## [About this exercise]
Note every line in the entries that contains the string "lines", and copy it.

Top of Data for processing

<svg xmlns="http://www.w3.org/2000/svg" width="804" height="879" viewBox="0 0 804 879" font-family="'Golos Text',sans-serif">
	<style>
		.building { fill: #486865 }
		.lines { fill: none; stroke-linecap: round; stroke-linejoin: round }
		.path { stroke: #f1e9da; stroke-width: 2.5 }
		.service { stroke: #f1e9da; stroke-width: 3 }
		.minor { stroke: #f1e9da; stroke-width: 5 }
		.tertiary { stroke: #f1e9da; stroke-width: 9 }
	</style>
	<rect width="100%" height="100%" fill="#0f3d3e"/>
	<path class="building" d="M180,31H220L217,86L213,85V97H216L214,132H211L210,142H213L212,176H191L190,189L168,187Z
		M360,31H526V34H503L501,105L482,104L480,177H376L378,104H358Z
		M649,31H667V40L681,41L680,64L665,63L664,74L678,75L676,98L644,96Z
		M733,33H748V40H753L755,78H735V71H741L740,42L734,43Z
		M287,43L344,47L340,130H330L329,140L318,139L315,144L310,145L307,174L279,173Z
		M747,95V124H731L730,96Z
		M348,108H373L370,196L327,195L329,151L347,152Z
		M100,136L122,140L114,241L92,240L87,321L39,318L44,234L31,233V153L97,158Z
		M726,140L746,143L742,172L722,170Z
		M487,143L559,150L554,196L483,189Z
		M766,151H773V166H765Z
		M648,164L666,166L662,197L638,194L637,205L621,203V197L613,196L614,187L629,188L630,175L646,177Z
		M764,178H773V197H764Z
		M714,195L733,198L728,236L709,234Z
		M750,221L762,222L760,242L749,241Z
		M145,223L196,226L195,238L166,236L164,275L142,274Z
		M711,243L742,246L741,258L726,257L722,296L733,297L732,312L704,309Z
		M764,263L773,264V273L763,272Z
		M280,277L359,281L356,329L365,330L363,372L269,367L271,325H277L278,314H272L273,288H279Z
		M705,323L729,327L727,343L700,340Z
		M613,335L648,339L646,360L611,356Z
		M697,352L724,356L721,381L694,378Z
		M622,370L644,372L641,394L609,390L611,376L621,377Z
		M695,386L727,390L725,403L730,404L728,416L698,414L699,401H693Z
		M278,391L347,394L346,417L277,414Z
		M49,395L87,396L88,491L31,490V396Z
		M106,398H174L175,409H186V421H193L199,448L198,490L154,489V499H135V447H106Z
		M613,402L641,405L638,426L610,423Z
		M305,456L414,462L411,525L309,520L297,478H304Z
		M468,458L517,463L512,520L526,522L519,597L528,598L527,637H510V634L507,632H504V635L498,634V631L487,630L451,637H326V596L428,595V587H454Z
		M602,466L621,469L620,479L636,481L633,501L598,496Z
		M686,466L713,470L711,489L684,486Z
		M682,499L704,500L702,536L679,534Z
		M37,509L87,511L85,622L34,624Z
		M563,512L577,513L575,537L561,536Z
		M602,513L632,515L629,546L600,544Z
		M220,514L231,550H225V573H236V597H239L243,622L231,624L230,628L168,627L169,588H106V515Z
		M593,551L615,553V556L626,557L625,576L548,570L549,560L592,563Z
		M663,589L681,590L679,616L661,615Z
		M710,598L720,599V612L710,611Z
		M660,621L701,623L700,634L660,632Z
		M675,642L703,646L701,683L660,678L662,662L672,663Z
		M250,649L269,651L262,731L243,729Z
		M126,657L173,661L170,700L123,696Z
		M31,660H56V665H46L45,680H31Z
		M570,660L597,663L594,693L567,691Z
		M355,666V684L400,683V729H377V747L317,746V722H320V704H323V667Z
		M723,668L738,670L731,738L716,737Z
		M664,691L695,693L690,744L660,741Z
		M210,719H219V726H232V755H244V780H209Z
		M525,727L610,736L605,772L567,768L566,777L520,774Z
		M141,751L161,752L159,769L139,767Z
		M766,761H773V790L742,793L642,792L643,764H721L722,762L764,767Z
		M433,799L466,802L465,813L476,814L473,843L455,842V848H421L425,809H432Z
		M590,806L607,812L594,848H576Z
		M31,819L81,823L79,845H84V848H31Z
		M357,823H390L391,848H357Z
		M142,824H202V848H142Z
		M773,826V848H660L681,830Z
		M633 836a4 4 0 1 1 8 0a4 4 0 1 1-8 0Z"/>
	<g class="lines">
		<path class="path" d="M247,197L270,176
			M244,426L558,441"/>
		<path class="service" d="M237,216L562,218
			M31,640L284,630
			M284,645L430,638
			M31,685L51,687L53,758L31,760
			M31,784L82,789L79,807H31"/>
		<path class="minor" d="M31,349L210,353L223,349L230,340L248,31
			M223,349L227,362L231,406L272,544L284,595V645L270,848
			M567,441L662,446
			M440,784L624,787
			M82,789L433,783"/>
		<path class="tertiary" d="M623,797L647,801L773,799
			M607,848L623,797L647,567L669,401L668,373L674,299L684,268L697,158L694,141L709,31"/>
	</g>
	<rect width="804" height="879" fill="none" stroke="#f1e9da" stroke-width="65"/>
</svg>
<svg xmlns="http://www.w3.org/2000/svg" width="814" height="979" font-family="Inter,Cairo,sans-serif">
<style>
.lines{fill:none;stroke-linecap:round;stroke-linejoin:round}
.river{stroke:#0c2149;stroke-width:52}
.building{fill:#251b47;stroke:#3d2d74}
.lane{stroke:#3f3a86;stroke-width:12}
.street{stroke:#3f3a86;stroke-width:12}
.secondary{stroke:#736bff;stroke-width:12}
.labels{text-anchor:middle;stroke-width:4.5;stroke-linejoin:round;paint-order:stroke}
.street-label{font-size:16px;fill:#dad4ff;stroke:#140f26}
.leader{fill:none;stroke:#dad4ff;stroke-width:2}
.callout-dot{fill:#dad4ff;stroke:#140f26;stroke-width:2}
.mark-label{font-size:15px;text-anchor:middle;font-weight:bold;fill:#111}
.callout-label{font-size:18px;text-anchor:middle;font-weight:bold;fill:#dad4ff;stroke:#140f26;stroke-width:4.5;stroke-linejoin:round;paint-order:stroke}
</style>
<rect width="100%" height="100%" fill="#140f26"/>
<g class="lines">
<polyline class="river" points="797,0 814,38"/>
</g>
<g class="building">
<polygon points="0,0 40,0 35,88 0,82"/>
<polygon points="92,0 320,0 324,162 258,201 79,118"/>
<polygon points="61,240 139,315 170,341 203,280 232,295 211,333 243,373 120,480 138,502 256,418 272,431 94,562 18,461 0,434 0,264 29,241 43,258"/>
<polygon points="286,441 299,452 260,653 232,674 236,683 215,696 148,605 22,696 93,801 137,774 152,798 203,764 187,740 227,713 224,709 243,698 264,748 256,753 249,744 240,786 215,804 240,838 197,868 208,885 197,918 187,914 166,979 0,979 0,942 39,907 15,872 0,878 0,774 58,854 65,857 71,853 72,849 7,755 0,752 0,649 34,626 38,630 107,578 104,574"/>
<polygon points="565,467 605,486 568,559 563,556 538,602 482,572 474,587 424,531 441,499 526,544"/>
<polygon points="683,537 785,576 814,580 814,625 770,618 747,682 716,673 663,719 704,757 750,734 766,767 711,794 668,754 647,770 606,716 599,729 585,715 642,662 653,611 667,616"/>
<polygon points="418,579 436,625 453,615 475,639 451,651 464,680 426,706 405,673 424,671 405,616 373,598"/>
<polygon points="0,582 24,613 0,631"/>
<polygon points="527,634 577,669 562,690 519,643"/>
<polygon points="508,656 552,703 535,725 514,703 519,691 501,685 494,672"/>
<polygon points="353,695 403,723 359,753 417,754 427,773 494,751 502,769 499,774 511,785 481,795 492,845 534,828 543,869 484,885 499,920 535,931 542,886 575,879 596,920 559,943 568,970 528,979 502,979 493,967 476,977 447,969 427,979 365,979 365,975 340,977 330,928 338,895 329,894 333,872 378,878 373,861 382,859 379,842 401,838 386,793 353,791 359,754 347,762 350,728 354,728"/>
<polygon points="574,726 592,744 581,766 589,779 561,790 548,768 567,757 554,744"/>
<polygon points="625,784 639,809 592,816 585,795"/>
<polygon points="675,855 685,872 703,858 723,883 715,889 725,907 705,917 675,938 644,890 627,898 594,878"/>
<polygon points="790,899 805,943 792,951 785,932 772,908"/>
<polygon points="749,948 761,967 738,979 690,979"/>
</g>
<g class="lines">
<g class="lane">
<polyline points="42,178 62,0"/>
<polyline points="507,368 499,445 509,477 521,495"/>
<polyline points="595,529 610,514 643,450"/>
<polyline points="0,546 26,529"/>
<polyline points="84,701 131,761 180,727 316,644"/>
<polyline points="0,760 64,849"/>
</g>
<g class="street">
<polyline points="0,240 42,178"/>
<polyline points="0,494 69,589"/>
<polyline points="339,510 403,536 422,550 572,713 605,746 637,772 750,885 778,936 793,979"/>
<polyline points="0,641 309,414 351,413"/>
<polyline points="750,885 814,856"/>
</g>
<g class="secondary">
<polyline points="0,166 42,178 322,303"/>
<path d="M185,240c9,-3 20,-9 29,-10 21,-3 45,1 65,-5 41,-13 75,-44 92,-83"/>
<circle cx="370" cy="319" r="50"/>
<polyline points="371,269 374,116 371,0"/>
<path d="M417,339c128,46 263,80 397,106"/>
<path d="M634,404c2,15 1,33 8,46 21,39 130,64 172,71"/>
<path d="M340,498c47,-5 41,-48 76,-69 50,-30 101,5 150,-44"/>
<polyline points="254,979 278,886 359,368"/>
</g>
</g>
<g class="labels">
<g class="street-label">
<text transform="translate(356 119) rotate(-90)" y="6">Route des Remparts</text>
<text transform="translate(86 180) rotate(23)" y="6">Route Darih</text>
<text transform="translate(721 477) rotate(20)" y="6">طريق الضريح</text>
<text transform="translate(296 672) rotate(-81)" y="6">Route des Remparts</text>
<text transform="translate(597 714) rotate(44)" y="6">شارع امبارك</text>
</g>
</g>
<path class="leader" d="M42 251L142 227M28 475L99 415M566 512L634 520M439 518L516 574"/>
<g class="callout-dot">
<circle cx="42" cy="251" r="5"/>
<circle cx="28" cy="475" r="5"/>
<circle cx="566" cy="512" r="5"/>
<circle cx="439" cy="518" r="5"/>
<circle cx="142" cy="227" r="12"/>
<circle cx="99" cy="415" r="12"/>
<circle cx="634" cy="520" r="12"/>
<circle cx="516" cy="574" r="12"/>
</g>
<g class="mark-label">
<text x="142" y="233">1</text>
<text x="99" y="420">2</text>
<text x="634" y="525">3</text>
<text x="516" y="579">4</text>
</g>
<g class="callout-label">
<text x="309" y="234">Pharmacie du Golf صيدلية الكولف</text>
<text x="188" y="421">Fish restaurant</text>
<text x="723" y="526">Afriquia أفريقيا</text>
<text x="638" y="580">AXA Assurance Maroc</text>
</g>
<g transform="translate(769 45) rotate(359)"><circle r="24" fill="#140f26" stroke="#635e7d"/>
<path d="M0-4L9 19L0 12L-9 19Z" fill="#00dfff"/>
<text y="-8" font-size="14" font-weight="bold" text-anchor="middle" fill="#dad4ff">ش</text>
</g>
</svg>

Bottom of Data for processing

## [Exercise solution]
		.lines { fill: none; stroke-linecap: round; stroke-linejoin: round }
	<g class="lines">
.lines{fill:none;stroke-linecap:round;stroke-linejoin:round}
<g class="lines">
<g class="lines">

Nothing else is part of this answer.